Since the financial crisis and the giant corporate bail-outs in 2008, many have been left confused and angry. Large banks and investment firms acted irresponsibly, but the U.S. government gave them another opportunity to succeed while many people were losing their jobs and homes. To the thousands of protesters now encamped in Manhattan’s Zucotti Park, the government was working for those with money, not the middle and working classes who were bearing the brunt of the financial crisis. The Occupy Wall Street protests are the culmination of the long-simmering frustration towards corporations receiving massive bail-outs and a government incapable of helping its own people. While the powder keg is finally lit, the final path of its fuse still remains uncertain. Those protesting in New York and other major cities have neither organized themselves in a cohesive fashion nor presented constructive suggestions for change. Without strong leadership and sensible goals, the Occupy Wall Street movement will achieve little.

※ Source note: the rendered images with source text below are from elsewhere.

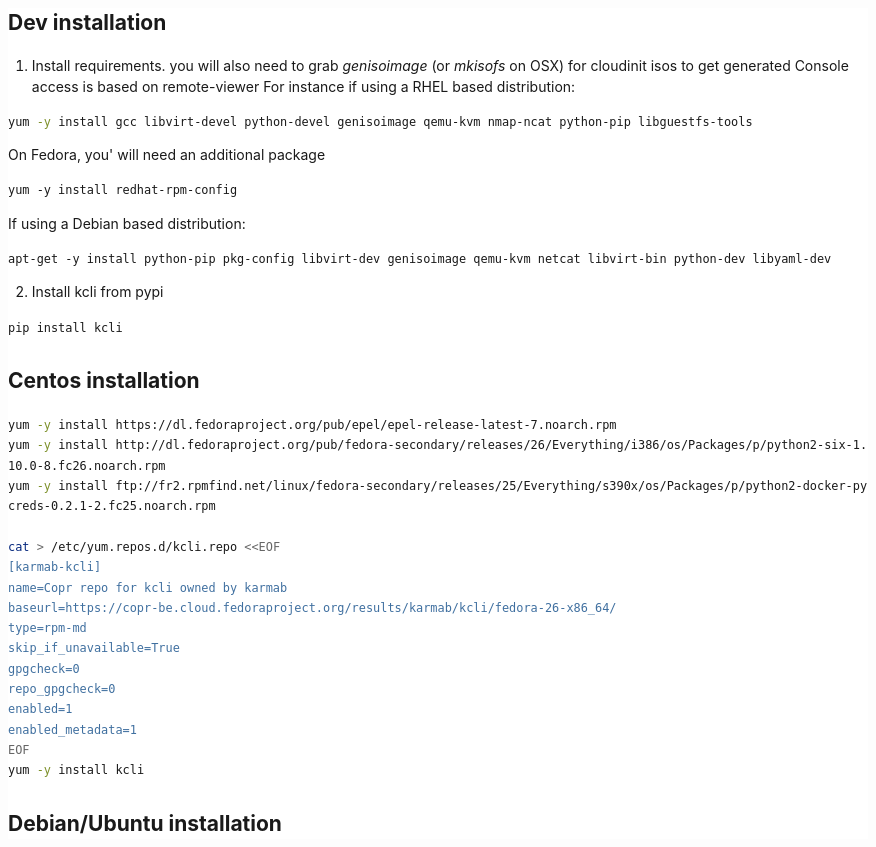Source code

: ## Dev installation

1. Install requirements. you will also need to grab *genisoimage* (or *mkisofs* on OSX) for cloudinit isos to get generated
Console access is based on remote-viewer
For instance if using a RHEL based distribution:

```bash
yum -y install gcc libvirt-devel python-devel genisoimage qemu-kvm nmap-ncat python-pip libguestfs-tools
```

On Fedora, you' will need an additional package

```Shell
yum -y install redhat-rpm-config
```

If using a Debian based distribution:

```Shell
apt-get -y install python-pip pkg-config libvirt-dev genisoimage qemu-kvm netcat libvirt-bin python-dev libyaml-dev
```

2. Install kcli from pypi

```Shell
pip install kcli
```

## Centos installation

```bash
yum -y install https://dl.fedoraproject.org/pub/epel/epel-release-latest-7.noarch.rpm
yum -y install http://dl.fedoraproject.org/pub/fedora-secondary/releases/26/Everything/i386/os/Packages/p/python2-six-1.10.0-8.fc26.noarch.rpm
yum -y install ftp://fr2.rpmfind.net/linux/fedora-secondary/releases/25/Everything/s390x/os/Packages/p/python2-docker-pycreds-0.2.1-2.fc25.noarch.rpm

cat > /etc/yum.repos.d/kcli.repo <<EOF
[karmab-kcli]
name=Copr repo for kcli owned by karmab
baseurl=https://copr-be.cloud.fedoraproject.org/results/karmab/kcli/fedora-26-x86_64/
type=rpm-md
skip_if_unavailable=True
gpgcheck=0
repo_gpgcheck=0
enabled=1
enabled_metadata=1
EOF
yum -y install kcli
```

## Debian/Ubuntu installation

There is no single leader or organization spearheading the Occupy Wall Street movement, which reflects the movement’s populist and crowd-sourced nature. This does not bode well for effective action anytime soon. A single leader is not necessarily required for a coalition of the masses to succeed, but movements with iconic leaders are the most successful because an idea embodied and personified is not often forgotten. A strong organizational base, on the other hand, is essential to confronting and countering the forces of the establishment. The protests do have some well-known groups attached to them, including Adbusters and Anonymous, yet neither group wants to assert control over the movement. Anonymous is a masked coalition with no real support or communication structure  that acts unilaterally and asymmetrically. Adbusters is a Canadian organization which started the protest organization but leaves the specifics of demands up to the people.

The issues driving public discontent are complicated and the amount of people providing input are many, so the masses cannot find a single way to address how to implement the changes that they desire, much less agree on focus. The protesters have not articulated a specific set of demands, but have instead voiced their discontent with myriad aspects of America’s current political and economic condition. The agenda is anything but cohesive: demands for imposing new taxes, creating new committees to end money corruption in politics, finding ways to keep too-big-to fail banks from existing and revoking “corporate personhood” share the stage along with anti-war signs, gay pride flags and other signs that are not related to the financial situation. The inclusion of unrelated issues makes the protest look like a generic tirade composed of disjointed, liberal groups instead of a cohesive group with specific grievances and solutions.

Yet in its current form, the protest itself does little to affect the root of the problem. Implementing policy changes is a far more time-consuming and challenging process than the already difficult task of producing a policy agenda. The Occupy Wall Street protesters have stated their resolve to remain in Zucotti Park, even forming volunteer cleaning crews and a medical clinic, but demands for swift action are unrealistic. As vital as they might be, deep structural changes to the American political and economic system will not be achieved in a matter of weeks. The sooner that protesters acknowledge this, the sooner they can begin the back-breaking process of effective political organizing and mobilization.

Whatever the message their placard bears, the 99-percenters have one thing in common: they are angry because they know that something is undeniably wrong. But they need more than this sentiment. The protest needs more organization than they currently have. The protesters have passion, reason and ideas but lack a way to communicate clear goals and methods with which to obtain them.